EDITORIAL

La Constitución está en grave riesgo

Guatemala afronta desde hace algunos días el grave pero poco analizado y comprendido riesgo de que la Constitución Política de la República se convierta en un documento que mantenga muchos de los elementos necesitados de reforma pero agregue alteraciones a los textos que son positivos. Esto se debe a que es ingenuo pensar que existe la seguridad necesaria de que los diputados al Congreso resistirán la tentación de abstenerse de hacer cambios no consensuados entre los diversos sectores nacionales.

La presentación del plan de reformas, generalizada hace pocos días con la presencia de los presidentes de los organismos del Estado, constituyó un acto que no garantiza que la diferencia en los textos constitucionales nazca a la vida política sin efectos colaterales negativos y de consecuencias impredecibles para la vida futura del país.
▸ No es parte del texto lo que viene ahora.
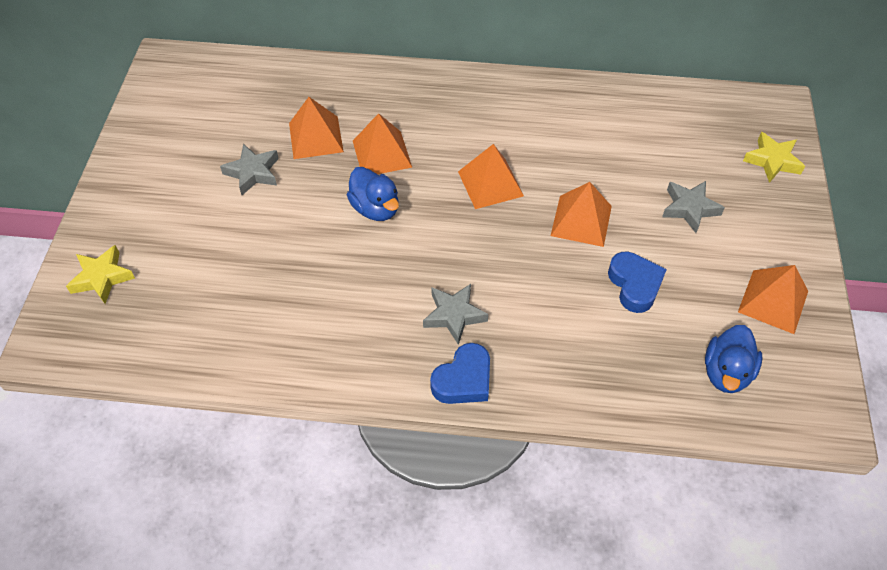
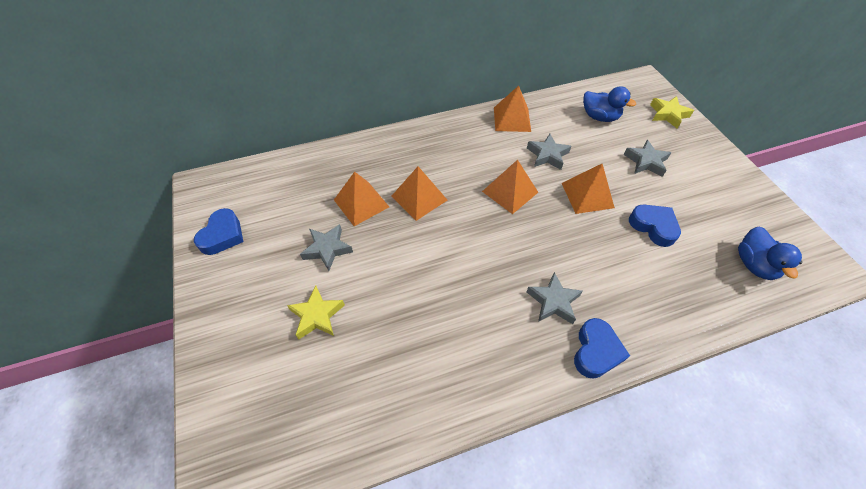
camera: 25 degrees left, 0 degrees up
yellow star [66,245,135,304] -> yellow star moved to [287,286,345,340]
blue duck [347,167,399,221] -> blue duck moved to [583,86,636,122]
orange pyramid [738,265,808,334] -> orange pyramid moved to [494,86,531,132]
none -> blue heart [194,208,243,255]
none -> grey star [527,134,571,170]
El accionar de los diputados en los casi nueve meses de este parlamento otorga razones suficientes para permitir a la ciudadanía estar segura de que habrá cambios adicionales desconocidos por ahora, sobre la base de que el Congreso tiene la potestad de hacerlos, a lo que se unirá —poca duda cabe— el criterio de que son simples recomendaciones y no tienen obligatoriedad ni son vinculantes los acuerdos a los que se llegó durante las numerosas reuniones efectuadas en la capital y la provincia.

Una reforma constitucional como la que ha sido acordada abre la puerta a la duda de la necesidad de hacerlo, porque los criterios de esa carta magna no han sido desarrollados en su totalidad. Aun aceptando que son necesarios, es indispensable un pacto político, no en el seno del Legislativo, entre los diputados de los partidos representados en el pleno, sino entre estos y los numerosos sectores sociales participantes en la redacción de las modificaciones.
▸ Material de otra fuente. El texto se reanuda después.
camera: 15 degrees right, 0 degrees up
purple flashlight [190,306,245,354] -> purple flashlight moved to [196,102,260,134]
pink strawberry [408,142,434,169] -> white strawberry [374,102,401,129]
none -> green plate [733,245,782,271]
Este pacto es simple: los legisladores deben comprometerse a aprobar solamente los cambios ya consensuados. No actuar como en el caso referente a los acuerdos de paz de 1996, rechazados por los participantes en el plebiscito, a causa de la absurda decisión de agregar muchos otros y dividirlos en grupos, con el objetivo de forzar la aprobación simultánea de alteraciones que solo beneficiaban a los partidos o a pocos grupos socioeconómicos.
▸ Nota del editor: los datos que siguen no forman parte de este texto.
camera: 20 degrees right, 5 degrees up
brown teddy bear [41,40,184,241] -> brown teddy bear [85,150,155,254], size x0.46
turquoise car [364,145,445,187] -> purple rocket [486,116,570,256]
De no ser así, es seguro que esas reuniones no dejaron de ser un ejercicio inútil que por ello solamente afianza el rechazo a la clase política, cada vez más desprestigiada a consecuencia del transfuguismo, la falta de responsabilidad en el ejercicio de sus posibilidades legales y de su actuación como integrantes de un parlamento. Esto provocará, cuando el Congreso irrespete los acuerdos sociales, un incremento de la inestabilidad política del país.

De nada sirve comentar los beneficios de los cambios sugeridos si persiste esa duda y los temores que provoca. La única salida constituye lograr la presión popular a los diputados por todos los medios posibles. Una constitución, en sí, no resuelve muchos de los problemas del país, pero si ha sido mal redactada porque el idioma ha sido mal empleado y porque haya intenciones aviesas, con toda seguridad complicará la vida cívico-política de Guatemala.